Bacon timing matters more than you think
Cook the bacon first and let it cool completely before chopping. Warm bacon plus salad equals limp sadness. Cold, crispy bacon is the difference between “meh” and “wow, who made this?”, especially if the bowl is sitting out during a game.

Chop everything like you mean it
This salad only shines if everything is roughly the same size. Big chunks ruin the vibe. Tiny, scoopable pieces mean every forkful hits chicken, crunch, and creaminess at once, which is literally the whole point of a chopped salad.
Ranch control is a life skill
Start with less dressing than you think you need and add more after tossing. You can always add, but you can’t undo soup. The goal is coated, not swimming, especially if this salad is hanging out on the table for more than ten minutes.
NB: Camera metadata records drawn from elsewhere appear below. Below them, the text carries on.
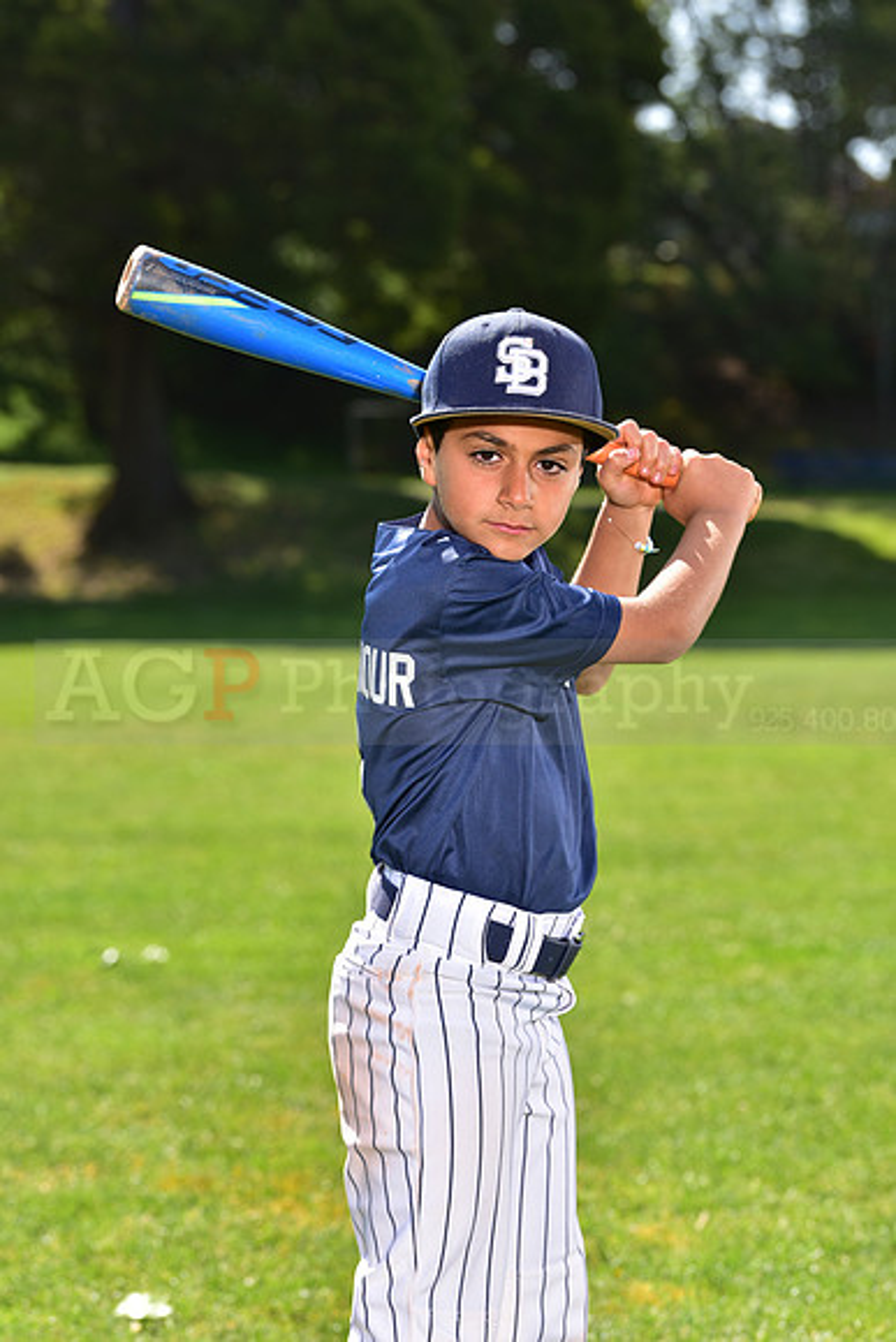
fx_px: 4179
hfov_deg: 12.2
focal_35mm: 112
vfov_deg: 18.3
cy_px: 671
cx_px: 448
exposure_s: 1/250
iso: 100
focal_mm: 112
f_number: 5.6
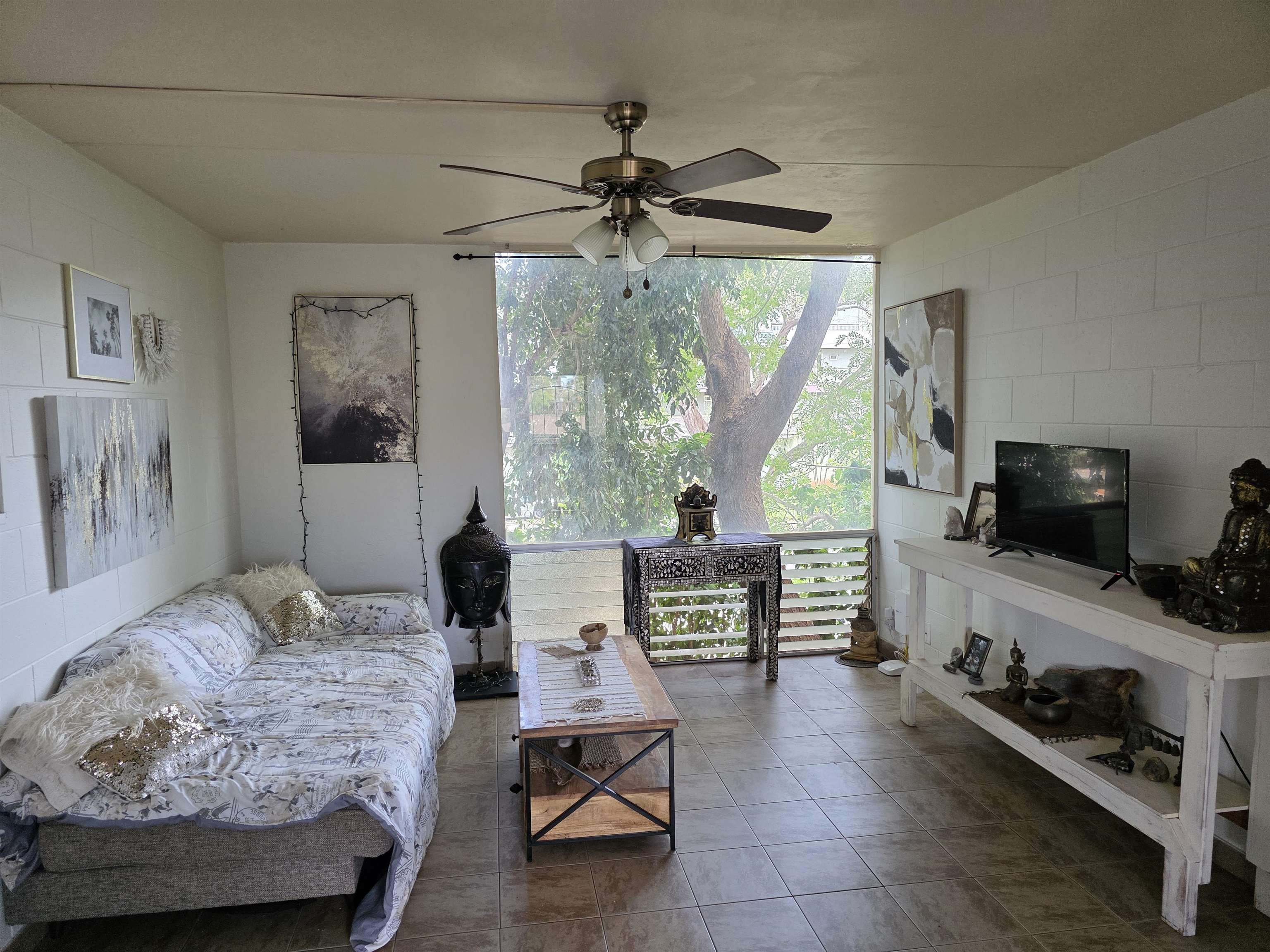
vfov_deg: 58.9
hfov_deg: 73.9
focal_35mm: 23
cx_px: 635
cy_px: 476
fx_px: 844
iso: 200
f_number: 1.7
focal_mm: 6.3
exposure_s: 1/180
Pine nuts are optional; crunch is not
If pine nuts feel fancy or expensive, swap them for chopped pecans, walnuts, or even roasted sunflower seeds. Crunch is non-negotiable, the nut is not, and this salad forgives substitutions very easily.
Make-ahead without regrets
If you’re prepping ahead, keep the dressing and cucumbers separate until serving. Everything else can hang out together just fine. This one small move keeps the salad from going soft before halftime, which is a very real tragedy.
Turning leftovers into tomorrow’s win
Leftovers are great, but they’re even better scooped into wraps, piled onto toast, or eaten straight from the container in the fridge. This salad doesn’t judge how you eat it, and neither do I.